Aux termes de l’article L. 412-5 du code de l’entrée et du séjour des étrangers et du droit d’asile : « La circonstance que la présence d’un étranger en France constitue une menace pour l’ordre public fait obstacle à la délivrance et au renouvellement de la carte de séjour temporaire, de la carte de séjour pluriannuelle (…) ».
Il ressort des pièces du dossier que M. A… a été condamné par le tribunal correctionnel de Lille par un jugement du 27 janvier 2021 pour des faits de violences aggravées sur sa conjointe, suivies d’une incapacité n’excédant pas 8 jours, en l’espèce de 3 jours, à une peine de 10 mois d’emprisonnement avec sursis. Dans ces conditions le préfet de police pouvait, sans commettre d’erreur d’appréciation, regarder en 2024 sa présence en France comme représentant une menace à l’ordre public au sens de l’article L. 412-5 du code de l’entrée et du séjour des étrangers et du droit d’asile et par suite considérer qu’il n’avait pas de droit au séjour en qualité de parent d’enfant français.
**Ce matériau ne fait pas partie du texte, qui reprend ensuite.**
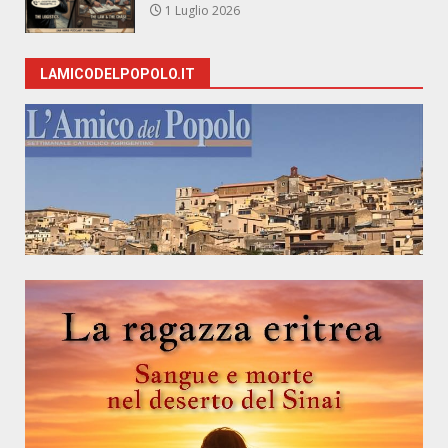
1 Luglio 2026
LAMICODELPOPOLO.IT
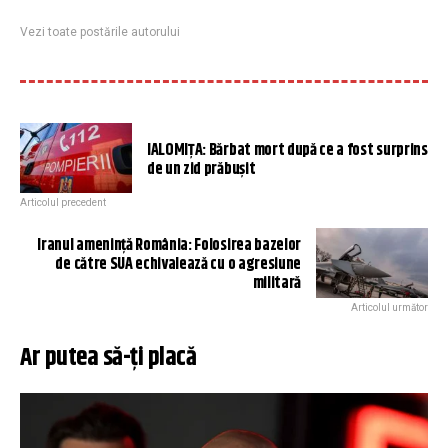
Vezi toate postările autorului
IALOMIȚA: Bărbat mort după ce a fost surprins
de un zid prăbușit
Articolul precedent
Iranul amenință România: Folosirea bazelor
de către SUA echivalează cu o agresiune
militară
Articolul următor
Ar putea să-ți placă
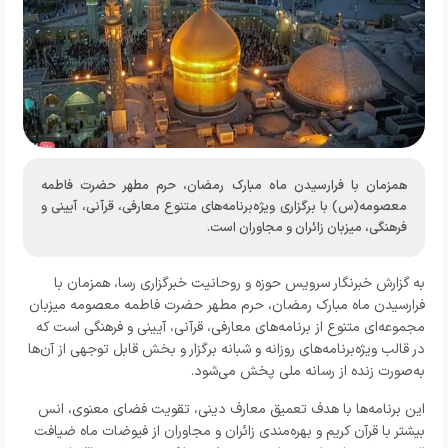
همزمان با فرارسیدن ماه مبارک رمضان، حرم مطهر حضرت فاطمه
معصومه(س) با برگزاری ویژه‌برنامه‌های متنوع معارفی، قرآنی، آیینی و
فرهنگی، میزبان زائران و مجاوران است.
به گزارش خبرنگار
سرویس حوزه و روحانیت خبرگزاری رسا،
همزمان با
فرارسیدن ماه مبارک رمضان، حرم مطهر حضرت فاطمه معصومه میزبان
مجموعه‌ای متنوع از برنامه‌های معارفی، قرآنی، آیینی و فرهنگی است که
در قالب ویژه‌برنامه‌های روزانه و شبانه برگزار و بخش قابل توجهی از آن‌ها
به‌صورت زنده از رسانه ملی پخش می‌شود.
این برنامه‌ها با هدف تعمیق معارف دینی، تقویت فضای معنوی، انس
بیشتر با قرآن کریم و بهره‌مندی زائران و مجاوران از فیوضات ماه ضیافت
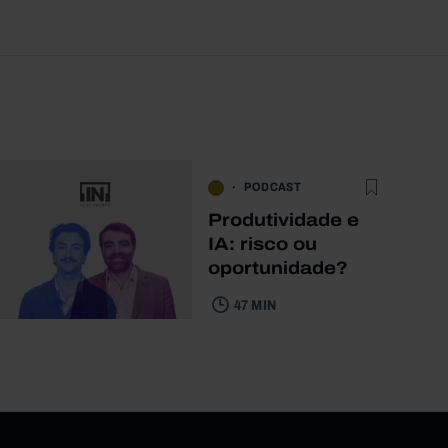
PODCAST
Produtividade e
IA: risco ou
oportunidade?
47 MIN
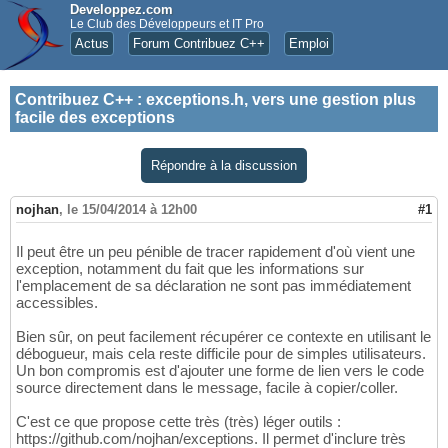
Developpez.com
Le Club des Développeurs et IT Pro
Actus
Forum Contribuez C++
Emploi
Contribuez C++
:
exceptions.h, vers une gestion plus
facile des exceptions
Répondre à la discussion
nojhan
,
le 15/04/2014 à 12h00
#1
Il peut être un peu pénible de tracer rapidement d'où vient une
exception, notamment du fait que les informations sur
l'emplacement de sa déclaration ne sont pas immédiatement
accessibles.
Bien sûr, on peut facilement récupérer ce contexte en utilisant le
débogueur, mais cela reste difficile pour de simples utilisateurs.
Un bon compromis est d'ajouter une forme de lien vers le code
source directement dans le message, facile à copier/coller.
C'est ce que propose cette très (très) léger outils :
https://github.com/nojhan/exceptions. Il permet d'inclure très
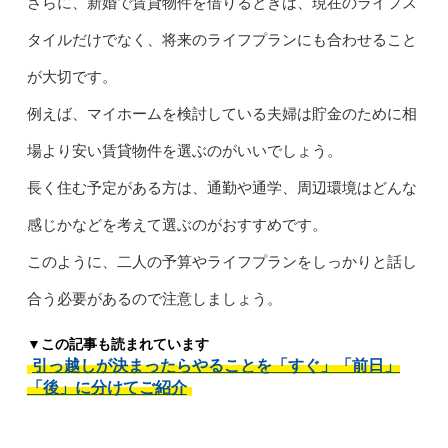
さらに、新婚で賃貸物件を借りるときは、現在のライフス
タイルだけでなく、将来のライフプランにも合わせること
が大切です。
例えば、マイホームを検討している夫婦は貯金のために相
場より安い賃貸物件を選ぶのがいいでしょう。
長く住む予定がある方は、通勤や通学、周辺環境はどんな
感じかなどを考えて選ぶのがおすすめです。
このように、二人の予算やライフプランをしっかりと話し
合う必要があるので注意しましょう。
▼この記事も読まれています
引っ越しが決まったらやることを「すぐ」「前日」
「後」に分けてご紹介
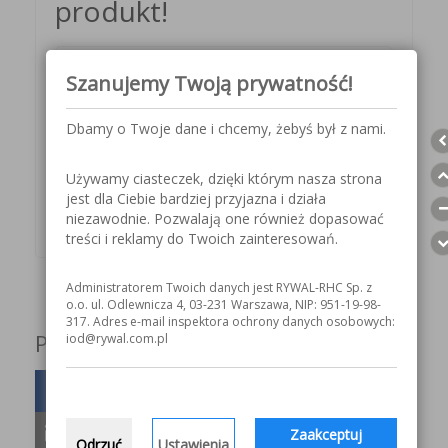
produkt!
Indeks: 8423200001
Szanujemy Twoją prywatność!
KUP TERAZ
Dbamy o Twoje dane i chcemy, żebyś był z nami.
Indeks: 8423200002
Używamy ciasteczek, dzięki którym nasza strona
jest dla Ciebie bardziej przyjazna i działa
KUP TERAZ
niezawodnie. Pozwalają one również dopasować
treści i reklamy do Twoich zainteresowań.
Administratorem Twoich danych jest RYWAL-RHC Sp. z
o.o. ul. Odlewnicza 4, 03-231 Warszawa, NIP: 951-19-98-
317. Adres e-mail inspektora ochrony danych osobowych:
Podziel się z innymi!
iod@rywal.com.pl
Zaakceptuj
Odrzuć
Ustawienia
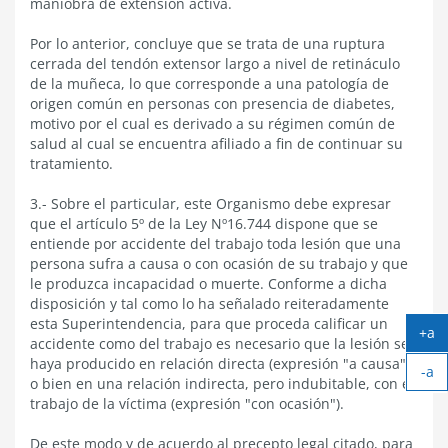
maniobra de extensión activa.
Por lo anterior, concluye que se trata de una ruptura
cerrada del tendón extensor largo a nivel de retináculo
de la muñeca, lo que corresponde a una patología de
origen común en personas con presencia de diabetes,
motivo por el cual es derivado a su régimen común de
salud al cual se encuentra afiliado a fin de continuar su
tratamiento.
3.- Sobre el particular, este Organismo debe expresar
que el artículo 5º de la Ley Nº16.744 dispone que se
entiende por accidente del trabajo toda lesión que una
persona sufra a causa o con ocasión de su trabajo y que
le produzca incapacidad o muerte. Conforme a dicha
disposición y tal como lo ha señalado reiteradamente
esta Superintendencia, para que proceda calificar un
+a
accidente como del trabajo es necesario que la lesión se
Ag
haya producido en relación directa (expresión "a causa"),
-a
tex
o bien en una relación indirecta, pero indubitable, con el
Ach
trabajo de la víctima (expresión "con ocasión").
tex
De este modo y de acuerdo al precepto legal citado, para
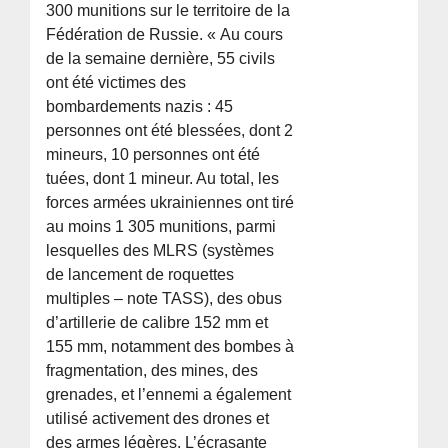
300 munitions sur le territoire de la
Fédération de Russie. « Au cours
de la semaine dernière, 55 civils
ont été victimes des
bombardements nazis : 45
personnes ont été blessées, dont 2
mineurs, 10 personnes ont été
tuées, dont 1 mineur. Au total, les
forces armées ukrainiennes ont tiré
au moins 1 305 munitions, parmi
lesquelles des MLRS (systèmes
de lancement de roquettes
multiples – note TASS), des obus
d’artillerie de calibre 152 mm et
155 mm, notamment des bombes à
fragmentation, des mines, des
grenades, et l’ennemi a également
utilisé activement des drones et
des armes légères. L’écrasante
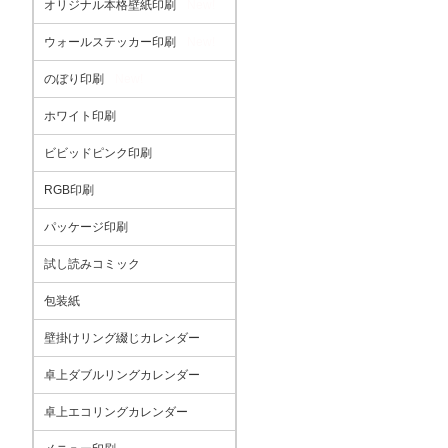
オリジナル本格壁紙印刷
New!
ウォールステッカー印刷
New!
のぼり印刷
New!
ホワイト印刷
ビビッドピンク印刷
RGB印刷
パッケージ印刷
試し読みコミック
包装紙
壁掛けリング綴じカレンダー
卓上ダブルリングカレンダー
卓上エコリングカレンダー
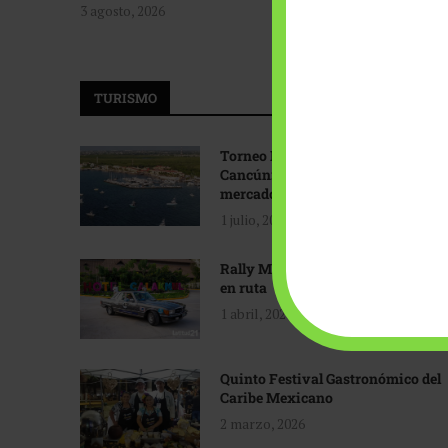
3 agosto, 2026
TURISMO
Torneo Internacional de Pesca
Cancún: Navegando hacia nuevos
mercados
1 julio, 2026
Rally Maya: Herencia automotriz
en ruta
1 abril, 2026
Quinto Festival Gastronómico del
Caribe Mexicano
2 marzo, 2026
Il résulte de tout ce qui précède que les conclusions de M. A… tendant à l’annulation de l’arrêté du préfet de police en date du 12 avril 2024 doivent être rejetées ainsi que, par voie de conséquence, ses conclusions aux fins d’injonction.
D E C I D E :
Article 1er : La requête de M. A… est rejetée.
Article 2 : Le présent jugement sera notifié à M. A…, et au préfet de police.
Délibéré après l’audience du 7 octobre 2025, à laquelle siégeaient :
M. Simonnot, président,
M. Desprez, premier conseiller,
Mme Van Daële, première conseillère.
Rendu public par mise à disposition au greffe le 21 octobre 2025.
Le rapporteur,
signé
JB. DESPREZ
Le président,
signé
JF. SIMONNOT
Le greffier,
signé
M-C. POCHOT
La République mande et ordonne au préfet de police en ce qui le concerne, ou à tous commissaires de justice à ce requis, en ce qui concerne les voies de droit commun contre les parties privées, de pourvoir à l’exécution de la présente ordonnance.